June 16, 2013. Wear shirt on the last day of last weekend spent with my same dream friends on Isla de Tabarca, Spain before one friend moved far, far away.

July 4, 2014. Finally get around to wearing this shirt on The Fourth of July & am called “the coolest” by an older, cooler friend who I respect & admire very much.

October 2014. Stop wearing & washing shirt because the thread count looks precariously bare, & its holes have multiplied.

August 26, 2015. Am informed by a fellow Virgo, that astrologically, today is nothing short of the luckiest day ever for Virgos. Other Virgo & I discuss & clarify my creative goals over dinner. Return home sure that I want to create something like a clothing line inspired by this shirt, its fit & my attachment to it.

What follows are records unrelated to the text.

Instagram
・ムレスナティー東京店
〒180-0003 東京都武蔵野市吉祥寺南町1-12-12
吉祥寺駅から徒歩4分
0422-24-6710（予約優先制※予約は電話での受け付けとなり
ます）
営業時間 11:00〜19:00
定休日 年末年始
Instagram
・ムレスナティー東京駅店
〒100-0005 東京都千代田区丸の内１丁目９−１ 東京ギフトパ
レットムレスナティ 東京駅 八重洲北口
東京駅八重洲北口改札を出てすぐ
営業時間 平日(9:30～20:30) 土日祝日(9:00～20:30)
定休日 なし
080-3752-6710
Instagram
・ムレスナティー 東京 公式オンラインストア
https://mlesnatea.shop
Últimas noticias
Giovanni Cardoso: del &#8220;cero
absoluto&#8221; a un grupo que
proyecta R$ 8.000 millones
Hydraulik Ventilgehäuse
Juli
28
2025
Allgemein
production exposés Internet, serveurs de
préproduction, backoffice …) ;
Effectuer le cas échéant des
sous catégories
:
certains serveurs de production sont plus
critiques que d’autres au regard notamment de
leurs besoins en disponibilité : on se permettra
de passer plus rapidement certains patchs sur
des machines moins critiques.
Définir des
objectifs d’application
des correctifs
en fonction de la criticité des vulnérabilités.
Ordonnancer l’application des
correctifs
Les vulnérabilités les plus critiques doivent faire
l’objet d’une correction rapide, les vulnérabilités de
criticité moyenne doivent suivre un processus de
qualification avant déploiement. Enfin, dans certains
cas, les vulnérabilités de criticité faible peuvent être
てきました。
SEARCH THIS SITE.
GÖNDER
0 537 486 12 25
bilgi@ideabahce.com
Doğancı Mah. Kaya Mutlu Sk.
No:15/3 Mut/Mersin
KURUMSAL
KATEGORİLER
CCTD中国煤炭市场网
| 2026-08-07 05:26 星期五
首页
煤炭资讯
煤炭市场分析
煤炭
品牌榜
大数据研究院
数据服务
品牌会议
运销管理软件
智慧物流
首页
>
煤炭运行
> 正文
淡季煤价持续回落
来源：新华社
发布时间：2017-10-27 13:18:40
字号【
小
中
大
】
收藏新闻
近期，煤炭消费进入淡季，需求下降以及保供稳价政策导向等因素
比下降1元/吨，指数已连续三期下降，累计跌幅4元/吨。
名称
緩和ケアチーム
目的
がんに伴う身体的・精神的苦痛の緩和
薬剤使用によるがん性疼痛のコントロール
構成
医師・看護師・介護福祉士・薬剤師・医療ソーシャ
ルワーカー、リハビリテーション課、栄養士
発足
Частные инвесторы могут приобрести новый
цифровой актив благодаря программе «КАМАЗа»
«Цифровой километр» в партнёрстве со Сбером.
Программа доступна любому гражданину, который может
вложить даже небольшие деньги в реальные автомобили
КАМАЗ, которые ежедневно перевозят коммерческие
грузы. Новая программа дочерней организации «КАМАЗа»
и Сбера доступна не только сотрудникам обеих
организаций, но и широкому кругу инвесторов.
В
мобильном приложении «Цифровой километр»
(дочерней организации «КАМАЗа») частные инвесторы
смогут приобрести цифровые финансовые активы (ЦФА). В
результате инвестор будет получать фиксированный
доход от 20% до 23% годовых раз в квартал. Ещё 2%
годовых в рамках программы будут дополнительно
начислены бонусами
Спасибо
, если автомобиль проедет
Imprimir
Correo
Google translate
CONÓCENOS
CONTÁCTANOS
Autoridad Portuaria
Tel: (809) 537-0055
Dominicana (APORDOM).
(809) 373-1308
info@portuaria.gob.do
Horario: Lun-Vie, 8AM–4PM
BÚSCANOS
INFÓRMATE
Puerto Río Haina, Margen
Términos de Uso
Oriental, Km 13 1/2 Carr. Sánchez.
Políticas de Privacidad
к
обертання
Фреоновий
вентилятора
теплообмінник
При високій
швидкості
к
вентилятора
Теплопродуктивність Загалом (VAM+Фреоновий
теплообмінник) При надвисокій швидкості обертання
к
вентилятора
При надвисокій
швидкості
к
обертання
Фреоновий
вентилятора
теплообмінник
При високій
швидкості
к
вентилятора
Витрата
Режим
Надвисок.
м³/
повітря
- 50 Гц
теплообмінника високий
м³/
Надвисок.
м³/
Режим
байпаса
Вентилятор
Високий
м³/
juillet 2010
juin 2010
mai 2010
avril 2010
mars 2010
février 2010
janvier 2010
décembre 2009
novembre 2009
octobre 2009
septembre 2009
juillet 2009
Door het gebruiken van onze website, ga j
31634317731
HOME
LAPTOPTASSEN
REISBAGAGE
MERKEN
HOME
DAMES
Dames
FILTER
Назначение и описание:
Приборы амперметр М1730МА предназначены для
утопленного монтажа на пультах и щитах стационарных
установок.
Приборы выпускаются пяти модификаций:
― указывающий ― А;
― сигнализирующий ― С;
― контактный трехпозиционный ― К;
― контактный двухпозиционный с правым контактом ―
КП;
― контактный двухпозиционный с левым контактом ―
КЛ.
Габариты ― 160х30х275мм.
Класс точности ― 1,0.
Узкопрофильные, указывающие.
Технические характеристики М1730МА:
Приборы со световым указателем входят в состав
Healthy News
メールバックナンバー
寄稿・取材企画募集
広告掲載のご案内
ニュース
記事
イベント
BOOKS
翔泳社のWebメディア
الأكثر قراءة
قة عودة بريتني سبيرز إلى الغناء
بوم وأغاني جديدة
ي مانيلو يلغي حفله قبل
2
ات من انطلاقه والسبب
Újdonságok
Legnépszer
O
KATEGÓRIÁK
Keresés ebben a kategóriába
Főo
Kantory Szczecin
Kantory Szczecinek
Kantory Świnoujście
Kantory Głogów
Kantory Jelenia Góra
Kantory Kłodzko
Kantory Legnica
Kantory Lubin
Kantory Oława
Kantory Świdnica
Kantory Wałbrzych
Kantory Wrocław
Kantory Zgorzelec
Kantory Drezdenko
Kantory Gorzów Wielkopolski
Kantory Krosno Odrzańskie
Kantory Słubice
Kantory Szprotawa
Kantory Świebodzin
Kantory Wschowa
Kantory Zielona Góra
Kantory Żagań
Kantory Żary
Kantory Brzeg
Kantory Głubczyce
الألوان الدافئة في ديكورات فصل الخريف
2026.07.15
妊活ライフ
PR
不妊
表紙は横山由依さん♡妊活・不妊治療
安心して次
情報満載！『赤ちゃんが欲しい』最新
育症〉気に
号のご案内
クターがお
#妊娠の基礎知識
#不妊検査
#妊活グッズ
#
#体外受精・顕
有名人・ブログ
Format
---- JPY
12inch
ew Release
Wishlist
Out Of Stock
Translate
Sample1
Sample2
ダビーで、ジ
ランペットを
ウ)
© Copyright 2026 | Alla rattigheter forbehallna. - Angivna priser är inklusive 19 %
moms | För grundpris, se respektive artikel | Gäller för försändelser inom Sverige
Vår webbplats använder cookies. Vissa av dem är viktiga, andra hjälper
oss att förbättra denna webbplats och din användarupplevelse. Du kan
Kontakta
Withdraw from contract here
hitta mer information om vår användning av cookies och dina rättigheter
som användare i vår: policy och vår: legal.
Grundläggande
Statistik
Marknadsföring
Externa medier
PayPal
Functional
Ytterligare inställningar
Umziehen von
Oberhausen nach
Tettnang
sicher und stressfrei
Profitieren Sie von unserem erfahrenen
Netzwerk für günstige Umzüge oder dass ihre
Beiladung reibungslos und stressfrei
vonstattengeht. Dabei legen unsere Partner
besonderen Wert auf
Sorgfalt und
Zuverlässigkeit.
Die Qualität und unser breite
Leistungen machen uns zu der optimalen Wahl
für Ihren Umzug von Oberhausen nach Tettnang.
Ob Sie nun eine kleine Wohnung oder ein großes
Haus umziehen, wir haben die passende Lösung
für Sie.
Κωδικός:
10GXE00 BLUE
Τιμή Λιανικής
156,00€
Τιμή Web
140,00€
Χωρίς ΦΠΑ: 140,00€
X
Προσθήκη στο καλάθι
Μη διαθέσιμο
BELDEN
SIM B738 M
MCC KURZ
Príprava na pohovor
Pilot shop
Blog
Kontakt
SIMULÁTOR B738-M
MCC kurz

August, 2015. Start working on The Keep Collection (then still named Keep & Co.) & realize my muse of a t-shirt has gone missing.

September, 2015. Recruit search parties for the t-shirt in Massachusetts, Washington, DC & California.

September, 2015. Start designing shirt & its specifications from memory. Alter collar; alter color; keep diagonal side seams!

September, 2015. Discover the Pacific Continental Clothing factory in Rancho Dominguez, CA through Everlane (a San Francisco based clothing company that I love & admire). Make a phone call & elect PCC my #1 potential manufacturer.

September 25, 2015. Launch Kickstarter campaign for The Keep Collection (still titled Keep & Co.) to fund the production of a t-shirt & the creation of a company.

October 3, 2015. Find shirt in closet of my childhood bedroom! Compare my designs to the original & modify.

October, 2015. Interview my mom about shirt & learn that I've had its history completely wrong. (It was not in fact purchased by my parents in Ireland, but likely by my dad’s mother from Best & Company, a staple Northeastern retailer. It was perhaps stolen by my mother from my father on said trip to Ireland - which actually happened in the summertime & not over Spring Break, but we haven’t been able to pin down whether the Ireland part of its history is also something I made up. I’ve certainly seen pictures of my mother in the shirt; certainly remember them being from this trip to Ireland; certainly imagined that this trip to Ireland was the one pictured below. It was not. I was not alive for their first trip. Developing brains! Oral history! A mess!)

October, 2015. Decide to embrace all of my confusion over dates/history & build it into the legend of my striped t-shirt.

October 25, 2015. Raise $18,600 through Kickstarter with help from 103 of you.

Winter, 2015-16. Study tax law, fulfillment houses, shipping methods, accounting, marketing strategy, intellectual property law, e-commerce models, personal liability. Decide to make two versions of t-shirt with different sleeve lengths. Determine sizing policy, pricing policy, grading requirements & other shirt specifications.

January 12, 2016. File to form The Keep Collection, LLC in the State of California.

January 29, 2016. Tour & approve of facilities at Pacific Continental Clothing. Search through fabric samples before landing on a heavyweight 50/50 Supima® Cotton/Micromodal® Blend. Learn that the diagonal side seams & corresponding perfect cut of my parents' tee likely resulted from a common manufacturing error due to slippage when pressing the shirt to create its stripes.

February 11, 2016. Submit Purchase Order to PCC. PCC begins knitting the fabric & drafting the pattern for The Shorter & Longer Tees.

March 14, 2016. Receive first fit sample of The Shorter & Longer Tees. Make adjustments to the collar.

April 1, 2016. Receive second fit sample, & okay the production of 600 of The Shorter Tee & 400 of The Longer Tee.

April 7, 2016. Take The Longer Tee for a tour of Thailand.

May, 2016. Begin to understand just how comfortable I will have to get with manufacturing delays.

June 30, 2016. Proudly, excitedly, nervously launch Tees & The Identity Edition.